Traveling Through India
One of the lasting marks left by the British on the Indian sub-continent was a road and rail system. In the 1920s, car travel in India required the traveler to plan their route in advance. Gas stations were not widespread and those wishing to travel throughout India had to coordinate their stops with the train schedules. At the train stops the travelers would pick up gasoline that had been transported there via train.
Car breakdowns could very well happen when traveling India. Being knowledgeable about the vehicle and being able to repair damage with spare parts was crucial. India for the Motorist: A Guide for the Tourist and Resident advised that in the event of more serious damage, travelers would have to go to the nearest telegram office to send a message to the “nearest motor firm” to seek assistance. In addition to gasoline and spare car parts, food was also kept in the vehicle. In India for the Motorist, travelers were urged to carry “army rations” and a “Berkefield water filter” along with their thermoses, frying pans, and enameled iron dishes for cooking and eating. The Major and his family can be seen traveling through India in their Phoenix 8/10 car in the photographs at left. The family's luggage and spare tire can be seen, showing that they were trying to be prepared for the journey.
While food needed to be considered by the travelers, lodging existed throughout India. Various bungalows, known as dâks, were sporadically positioned on the roads as a rest stop for travelers. Here a chef would be available to cook for the guests with the food they brought. Also, the rooms were equipped with charpoys, a traditional woven bed. On the right is a photograph, from the Clarence W. Sorensen Collection - Safety Negatives Collection from the University of Wisconsin-Milwaukee, that illustrates what a charpoy might look like for various travelers.

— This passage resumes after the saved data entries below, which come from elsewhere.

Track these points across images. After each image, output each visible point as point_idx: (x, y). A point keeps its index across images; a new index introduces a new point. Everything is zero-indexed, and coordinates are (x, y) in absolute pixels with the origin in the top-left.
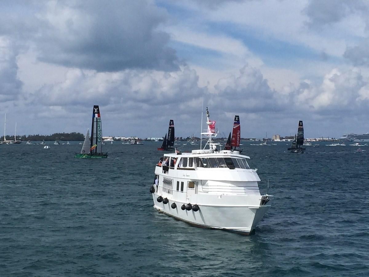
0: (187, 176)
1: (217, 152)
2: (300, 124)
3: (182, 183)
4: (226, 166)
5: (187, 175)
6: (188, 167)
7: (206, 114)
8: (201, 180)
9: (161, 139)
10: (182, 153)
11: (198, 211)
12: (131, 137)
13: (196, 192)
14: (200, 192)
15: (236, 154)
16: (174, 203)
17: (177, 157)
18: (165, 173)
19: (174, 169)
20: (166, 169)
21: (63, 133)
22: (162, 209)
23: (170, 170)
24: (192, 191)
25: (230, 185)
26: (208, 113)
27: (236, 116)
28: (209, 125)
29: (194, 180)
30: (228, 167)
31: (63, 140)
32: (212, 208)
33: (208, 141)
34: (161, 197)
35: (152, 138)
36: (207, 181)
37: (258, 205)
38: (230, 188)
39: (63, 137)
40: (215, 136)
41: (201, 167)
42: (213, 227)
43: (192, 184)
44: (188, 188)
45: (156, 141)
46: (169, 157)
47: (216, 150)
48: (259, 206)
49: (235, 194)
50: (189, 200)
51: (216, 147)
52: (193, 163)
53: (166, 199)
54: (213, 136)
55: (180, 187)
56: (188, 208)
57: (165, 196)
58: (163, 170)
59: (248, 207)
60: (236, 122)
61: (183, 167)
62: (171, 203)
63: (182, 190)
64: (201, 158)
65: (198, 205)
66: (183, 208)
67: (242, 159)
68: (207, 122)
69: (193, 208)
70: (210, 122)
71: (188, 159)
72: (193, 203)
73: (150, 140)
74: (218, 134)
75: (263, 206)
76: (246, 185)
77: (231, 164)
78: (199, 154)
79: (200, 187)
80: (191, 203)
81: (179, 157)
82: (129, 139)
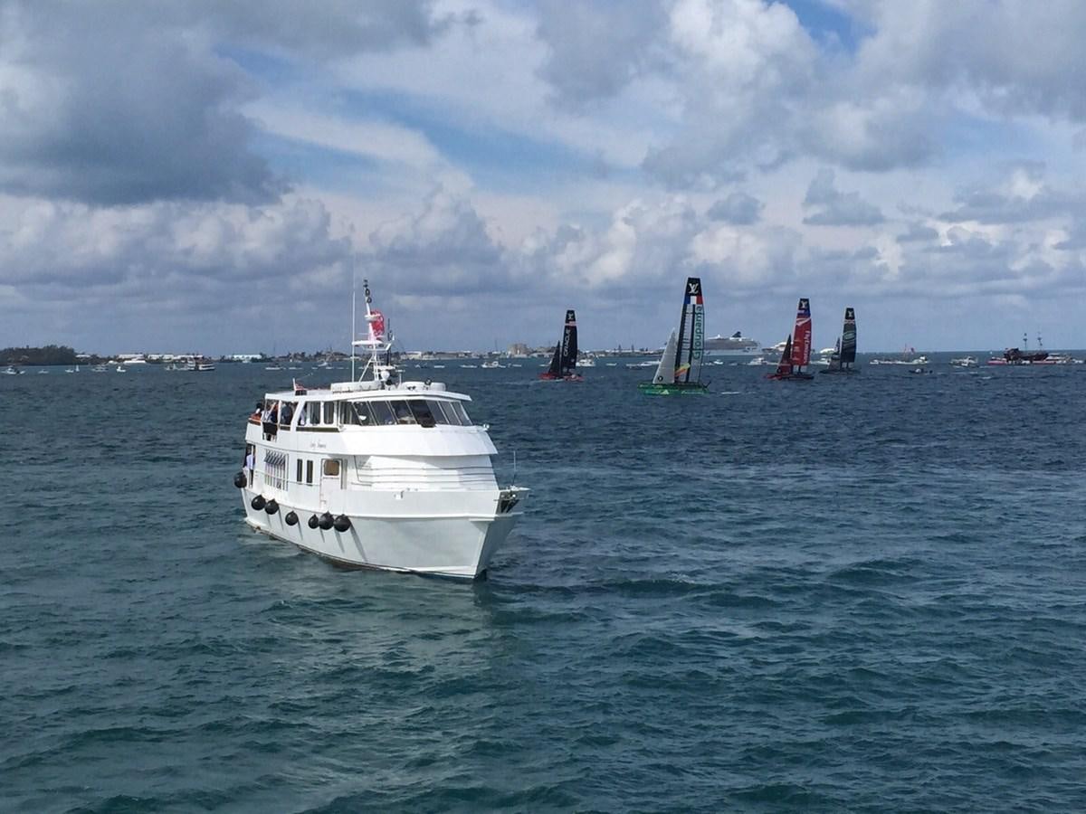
0: (321, 446)
1: (393, 386)
2: (847, 314)
3: (310, 464)
4: (414, 419)
5: (321, 443)
6: (322, 425)
7: (364, 295)
8: (355, 456)
9: (256, 359)
10: (308, 392)
11: (349, 530)
12: (188, 354)
13: (343, 485)
14: (352, 483)
15: (438, 389)
16: (292, 514)
17: (296, 400)
18: (269, 439)
19: (288, 429)
20: (270, 430)
21: (25, 347)
22: (264, 525)
23: (279, 432)
24: (333, 482)
25: (423, 465)
26: (368, 293)
27: (801, 300)
28: (371, 322)
29: (338, 455)
30: (418, 423)
31: (26, 363)
32: (382, 523)
33: (370, 361)
34: (260, 497)
35: (235, 356)
36: (368, 456)
37: (491, 514)
38: (425, 473)
39: (26, 357)
40: (387, 349)
41: (353, 423)
42: (385, 568)
43: (334, 466)
44: (324, 475)
45: (246, 362)
46: (278, 402)
47: (389, 382)
48: (494, 515)
49: (435, 489)
50: (328, 503)
51: (388, 374)
52: (335, 415)
53: (273, 501)
54: (381, 349)
55: (305, 472)
56: (324, 522)
57: (270, 494)
58: (265, 431)
59: (467, 518)
60: (803, 312)
61: (311, 426)
62: (284, 512)
63: (309, 479)
64: (353, 401)
65: (347, 517)
66: (314, 523)
67: (452, 403)
68: (367, 314)
69: (335, 523)
70: (373, 316)
71: (322, 404)
72: (336, 512)
73: (230, 361)
74: (393, 342)
75: (504, 515)
76: (463, 464)
77: (425, 414)
78: (349, 391)
79: (351, 473)
80: (331, 513)
81: (302, 400)
82: (183, 359)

In addition to dâk bungalows, hotels were scattered throughout India. While these hotels had many of the amenities travelers had come to expect, if a hotel did not meet guests’ standards, most train stations had sleeping quarters as an alternative. The train stations also allowed guests to call in advance and order food to be prepared in time for their arrival.
The Major and his family made many similar stops on their trips, such as one at Dera Ismail Kahn after the Third Afghan War. Dera Ismail Kahn, in modern day Afghanistan, was the headquarters of the Derajat Brigade, an Indian brigade formed after the Indian Rebellion in 1857. Dera Ismail Kahn was a segregated city. Two bazaars existed, one for the 11,486 Hindus and another for the 18,662 Muslims living in the city. Following Afghanistan gaining independence in the Afghan War of 1919, Hindus living in Dera Ismail Khan immigrated to India, while Muslims moved from India to the newly created Afghanistan. The photograph album page to the left shows some snapshots of what Dera Ismail Kahn looked like between 1912 and 1913.